En el distrito financiero que colinda con los restaurantes del malecón encuentro a uno de estos personajes. Ordena su contenedor, limpia su ropa, saca la basura que no le sirve más. Se dispone a escuchar su música favorita: Bach, para ser exactos. La calle está vacía. Mientras él se concentra en sus labores de limpieza, en la acera de enfrente se encuentra Jerry, de aproximadamente 60 años, quien grita: “¡Qué piensan estos estúpidos, Donald Trump va a jodernos más la vida!”. Jerry ha fumado marihuana, tal vez ha consumido otras sustancias. Le pregunto si accede a una entrevista, a decirme su edad —lo hace—, a decirme su nombre —lo hace—. “¿Quieres conocer la historia de mi desgracia?”, dice enojado: “Ésta es mi ciudad”.

¿Cómo asumen sus habitantes el posible o inevitable cambio de rumbo? En un principio, recibieron el fallo electoral con silencio en las calles, mientras que los trabajadores con green card —para residentes extranjeros— de Silicon Valley encontraron un particular silencio entre sus compañeros: “Nadie comentó la noticia, sólo callamos. En esta empresa, el ochenta por ciento de los trabajadores somos extranjeros y nuestra vida podría cambiar de un momento a otro”, comenta el ingeniero de una importante empresa de telecomunicaciones.

El fin de semana pasado, mientras se viralizaba el video de una mujer que amenaza a otra en el transporte público de San Francisco por hablar en árabe (“Trump podría deportarte”), en la ciudad surgían movilizaciones en contra del presidente electo, sobre todo en el área de la bahía: Oakland —con cuarenta detenidos e incendios en la ciudad el fin de semana pasado—, San Mateo y San Francisco.

“Hazte a un lado, Trump”. Con

consignas como ésta, hombres y mujeres de todas las edades y nacionalidades —algunos trabajadores de Uber y Foursquare—, pero sobre todo estudiantes de al menos diez escuelas de San Francisco, comenzaron una serie de movilizaciones desde el 10 de noviembre. Esta mañana del domingo 13 de noviembre, el llamado a través de redes sociales lo hacen los estudiantes, organizaciones de la sociedad civil nacientes y aquellos que cinco años atrás se sumaron a movimientos como los Occupy. Las movilizaciones son pacíficas. ¿Servirán de algo estas protestas?, pregunto a Sandy, estudiante de rasgos orientales. “Eso deseamos. No quiero vivir con un presidente como Trump. Sea como sea, algo lograremos”.

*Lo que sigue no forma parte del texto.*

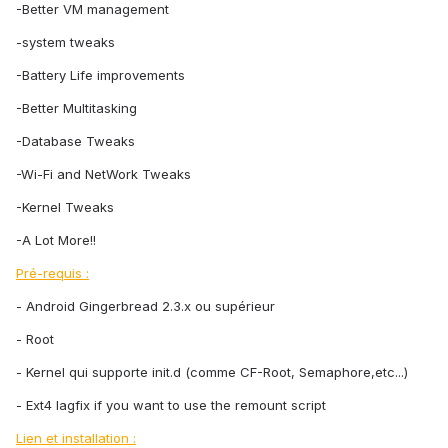
-Better VM management
-system tweaks
-Battery Life improvements
-Better Multitasking
-Database Tweaks
-Wi-Fi and NetWork Tweaks
-Kernel Tweaks
-A Lot More!!
Pré-requis :
- Android Gingerbread 2.3.x ou supérieur
- Root
- Kernel qui supporte init.d (comme CF-Root, Semaphore,etc...)
- Ext4 lagfix if you want to use the remount script
Lien et installation :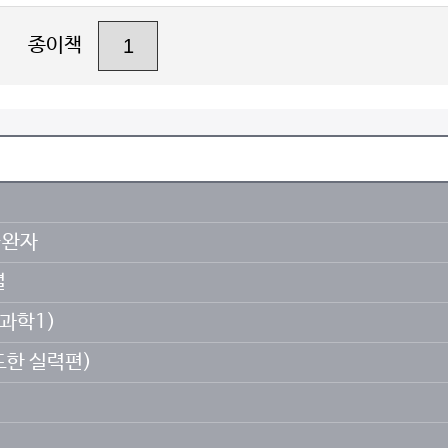
종이책
+완자
셜
과학1)
드한 실력편)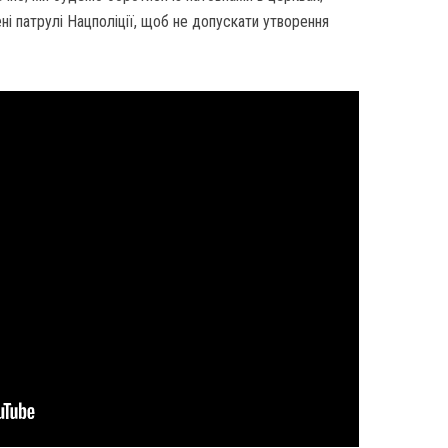
і патрулі Нацполіції, щоб не допускати утворення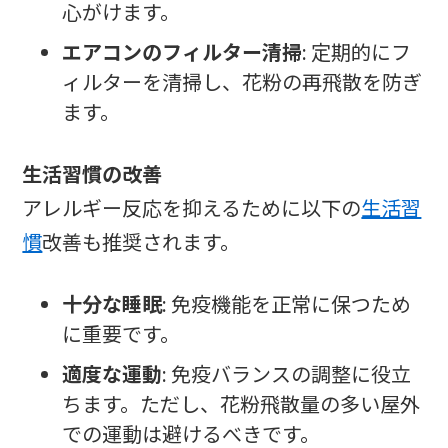
心がけます。
エアコンのフィルター清掃
: 定期的にフ
ィルターを清掃し、花粉の再飛散を防ぎ
ます。
生活習慣の改善
アレルギー反応を抑えるために以下の
生活習
慣
改善も推奨されます。
十分な睡眠
: 免疫機能を正常に保つため
に重要です。
適度な運動
: 免疫バランスの調整に役立
ちます。ただし、花粉飛散量の多い屋外
での運動は避けるべきです。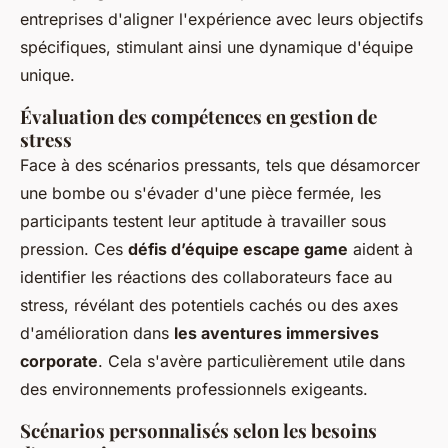
entreprises d'aligner l'expérience avec leurs objectifs
spécifiques, stimulant ainsi une dynamique d'équipe
unique.
Évaluation des compétences en gestion de
stress
Face à des scénarios pressants, tels que désamorcer
une bombe ou s'évader d'une pièce fermée, les
participants testent leur aptitude à travailler sous
pression. Ces
défis d’équipe escape game
aident à
identifier les réactions des collaborateurs face au
stress, révélant des potentiels cachés ou des axes
d'amélioration dans
les aventures immersives
corporate
. Cela s'avère particulièrement utile dans
des environnements professionnels exigeants.
Scénarios personnalisés selon les besoins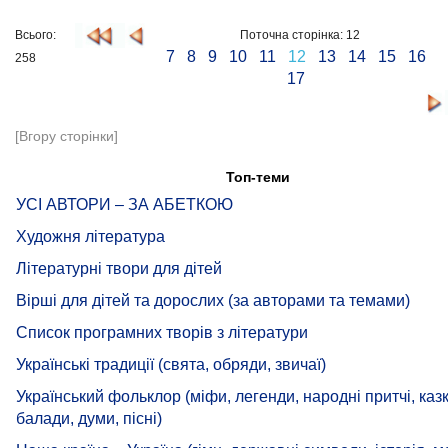
Всього:
Поточна сторінка: 12
7
8
9
10
11
12
13
14
15
16
258
17
[Вгору сторінки]
Топ-теми
УСІ АВТОРИ – ЗА АБЕТКОЮ
Художня література
Літературні твори для дітей
Вірші для дітей та дорослих (за авторами та темами)
Список програмних творів з літератури
Українські традиції (свята, обряди, звичаї)
Український фольклор (міфи, легенди, народні притчі, казк
балади, думи, пісні)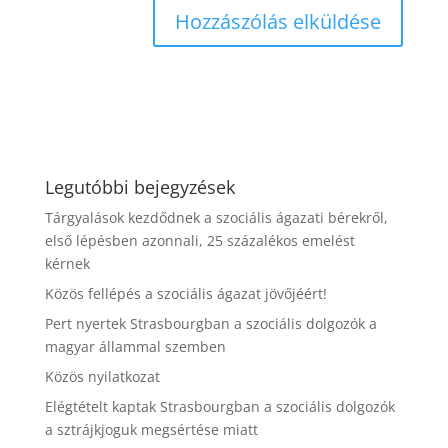
Legutóbbi bejegyzések
Tárgyalások kezdődnek a szociális ágazati bérekről,
első lépésben azonnali, 25 százalékos emelést
kérnek
Közös fellépés a szociális ágazat jövőjéért!
Pert nyertek Strasbourgban a szociális dolgozók a
magyar állammal szemben
Közös nyilatkozat
Elégtételt kaptak Strasbourgban a szociális dolgozók
a sztrájkjoguk megsértése miatt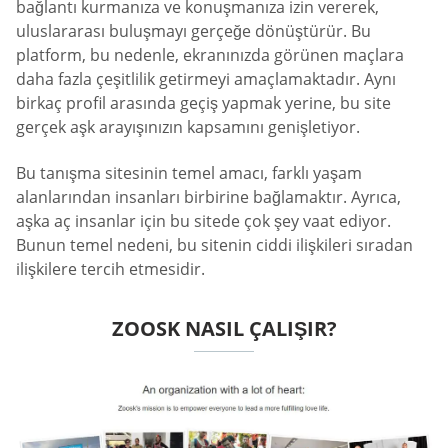
bağlantı kurmanıza ve konuşmanıza izin vererek,
uluslararası buluşmayı gerçeğe dönüştürür. Bu
platform, bu nedenle, ekranınızda görünen maçlara
daha fazla çeşitlilik getirmeyi amaçlamaktadır. Aynı
birkaç profil arasında geçiş yapmak yerine, bu site
gerçek aşk arayışınızın kapsamını genişletiyor.
Bu tanışma sitesinin temel amacı, farklı yaşam
alanlarından insanları birbirine bağlamaktır. Ayrıca,
aşka aç insanlar için bu sitede çok şey vaat ediyor.
Bunun temel nedeni, bu sitenin ciddi ilişkileri sıradan
ilişkilere tercih etmesidir.
ZOOSK NASIL ÇALIŞIR?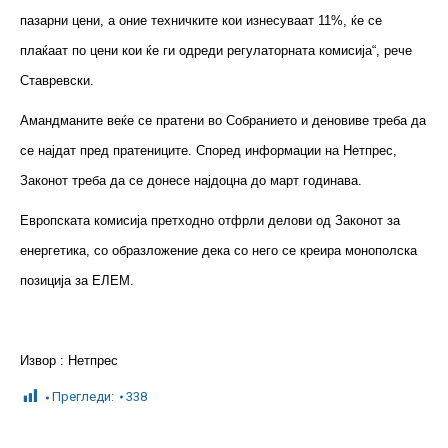
пазарни цени, а оние техничките кои изнесуваат 11%, ќе се
плаќаат по цени кои ќе ги одреди регулаторната комисија“, рече
Ставревски.
Амандманите веќе се пратени во Собранието и деновиве треба да
се најдат пред пратениците. Според информации на Нетпрес,
Законот треба да се донесе најдоцна до март годинава.
Европската комисија претходно отфрли делови од Законот за
енергетика, со образложение дека со него се креира монополска
позиција за ЕЛЕМ.
Извор : Нетпрес
Прегледи:
338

Mientras tanto, otros manifestantes promueven el Calexit —movimiento para la independencia y separación de California ante Estados Unidos— y Marc, uno de sus activistas, afirma: “Trump es la cara de un país, nosotros queremos otra”. Los versos del poeta beat Lawrence Ferlinguetti acompañan la manifestación y parecen inspirados en este instante: “Lástima de

la nación y del pueblo / que permite la erosión de sus derechos / y que sus libertades sean arrasadas // Mi país, tus lágrimas, dulce tierra de libertad”.